Vous étiez aussi aux premières loges lors de la crise irakienne en 2003…
En Irak, je me suis plongé dans les dossiers complexes des programmes d’armes de destruction massive, dont la connaissance m’était nécessaire pour dénoncer à bon escient les dérives des inspecteurs de l’Onu, trop souvent instrumentalisés par les Américains. Sans la mobilisation de l’ensemble du réseau diplomatique, le deuxième dans le monde, la France n’aurait pu faire valoir son point de vue sur quelques grandes questions internationales, notamment la crise irakienne.

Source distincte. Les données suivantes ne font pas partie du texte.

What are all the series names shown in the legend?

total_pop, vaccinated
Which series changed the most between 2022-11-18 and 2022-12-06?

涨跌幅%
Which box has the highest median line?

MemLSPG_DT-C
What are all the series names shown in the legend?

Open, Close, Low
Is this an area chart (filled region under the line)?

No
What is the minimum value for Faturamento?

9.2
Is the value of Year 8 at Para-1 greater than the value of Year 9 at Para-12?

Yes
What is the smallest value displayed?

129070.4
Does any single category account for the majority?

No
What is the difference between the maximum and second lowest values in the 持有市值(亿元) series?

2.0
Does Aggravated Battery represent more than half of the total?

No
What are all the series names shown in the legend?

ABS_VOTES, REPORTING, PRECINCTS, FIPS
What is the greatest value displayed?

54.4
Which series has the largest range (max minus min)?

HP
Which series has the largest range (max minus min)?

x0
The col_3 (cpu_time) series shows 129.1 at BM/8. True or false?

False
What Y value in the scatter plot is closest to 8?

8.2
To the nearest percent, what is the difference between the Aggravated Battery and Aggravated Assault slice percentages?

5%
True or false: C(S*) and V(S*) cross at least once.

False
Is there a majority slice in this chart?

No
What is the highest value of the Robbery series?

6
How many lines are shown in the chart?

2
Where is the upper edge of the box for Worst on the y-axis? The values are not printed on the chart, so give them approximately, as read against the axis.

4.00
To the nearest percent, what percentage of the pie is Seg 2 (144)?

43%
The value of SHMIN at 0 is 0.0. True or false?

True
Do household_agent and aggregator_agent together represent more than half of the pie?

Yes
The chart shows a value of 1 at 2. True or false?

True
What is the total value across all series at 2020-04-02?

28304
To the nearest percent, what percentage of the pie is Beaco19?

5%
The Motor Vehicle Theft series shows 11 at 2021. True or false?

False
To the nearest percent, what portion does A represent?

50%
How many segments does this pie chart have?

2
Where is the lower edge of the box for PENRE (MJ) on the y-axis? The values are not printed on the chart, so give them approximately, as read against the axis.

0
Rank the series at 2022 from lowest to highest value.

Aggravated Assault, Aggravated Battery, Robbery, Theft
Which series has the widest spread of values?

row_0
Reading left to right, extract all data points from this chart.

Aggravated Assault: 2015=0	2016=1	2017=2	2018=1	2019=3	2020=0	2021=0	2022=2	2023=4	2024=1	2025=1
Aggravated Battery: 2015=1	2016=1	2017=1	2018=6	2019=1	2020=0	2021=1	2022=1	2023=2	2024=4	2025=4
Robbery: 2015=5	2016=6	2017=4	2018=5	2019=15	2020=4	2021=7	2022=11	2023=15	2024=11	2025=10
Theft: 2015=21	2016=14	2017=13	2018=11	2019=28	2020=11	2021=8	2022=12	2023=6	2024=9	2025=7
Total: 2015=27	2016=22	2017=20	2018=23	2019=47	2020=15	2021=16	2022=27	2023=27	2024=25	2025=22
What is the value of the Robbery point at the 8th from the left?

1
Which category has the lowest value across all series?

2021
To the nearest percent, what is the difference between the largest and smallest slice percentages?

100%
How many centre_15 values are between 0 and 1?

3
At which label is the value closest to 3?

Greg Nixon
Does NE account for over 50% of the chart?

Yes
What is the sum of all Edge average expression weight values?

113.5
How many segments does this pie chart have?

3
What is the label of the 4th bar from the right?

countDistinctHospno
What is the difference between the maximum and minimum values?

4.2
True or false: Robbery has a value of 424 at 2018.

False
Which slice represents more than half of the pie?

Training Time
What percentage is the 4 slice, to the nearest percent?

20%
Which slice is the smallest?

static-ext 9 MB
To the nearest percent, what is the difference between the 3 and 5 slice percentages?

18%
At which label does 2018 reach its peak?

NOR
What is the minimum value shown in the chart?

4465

Je pense à l’action menée au Conseil de sécurité de l’Onu, qui a permis d’isoler les Américains dans les semaines qui ont précédé la guerre de 2003. Ce succès, mis brillamment en scène par le discours de Villepin, au sein de cette instance, revient aussi aux diplomates des directions concernées du ministère, à notre représentation à New York et à nos postes diplomatiques dans les pays membres non permanents du Conseil de sécurité que nous avons pu rallier à nos vues. Je me souviens de Jacques Chirac me confiant que nos services avaient « pris une part non négligeable dans le succès que la diplomatie française [avait] obtenu, au service de la paix. Tout le système diplomatique [devait] en être crédité ». Le dénouement de cette crise restera un cas d’école, parmi d’autres, sur le fonctionnement de notre diplomatie, même si son règlement n’aura duré qu’un temps, comme on le verra ».
“Dans un monde aussi troublé que celui d’aujourd’hui on a besoin de diplomates.”
L’action diplomatique est souvent raillée, critiquée… Avec l’accélération des technologies, des moyens de transports… A-t-elle toujours sa place ?
Absolument ! Dans un monde aussi troublé que celui d’aujourd’hui on a besoin de diplomates. Ils permettent de décrypter des situations complexes, d’analyser des situations internes avec des partenaires, des pays qui ne partagent pas les mêmes points de vue. On en a besoin en permanence !
Si le diplomate poursuit la paix, elle est loin d’être toujours atteinte ou garantie et les négociations mènent parfois à la guerre…
Cette décision revient au chef de l’État mais les diplomates sont là pour dire qu’il y a encore des perspectives, des possibilités… jusqu’au moment où il n’y en a plus, d’où l’importance de ne jamais négliger nos forces d’intervention. Diplomates, nous devons avoir le courage de marquer nos accords et désaccords mais une fois que le chef de l’État a pris sa décision, nous la défendons.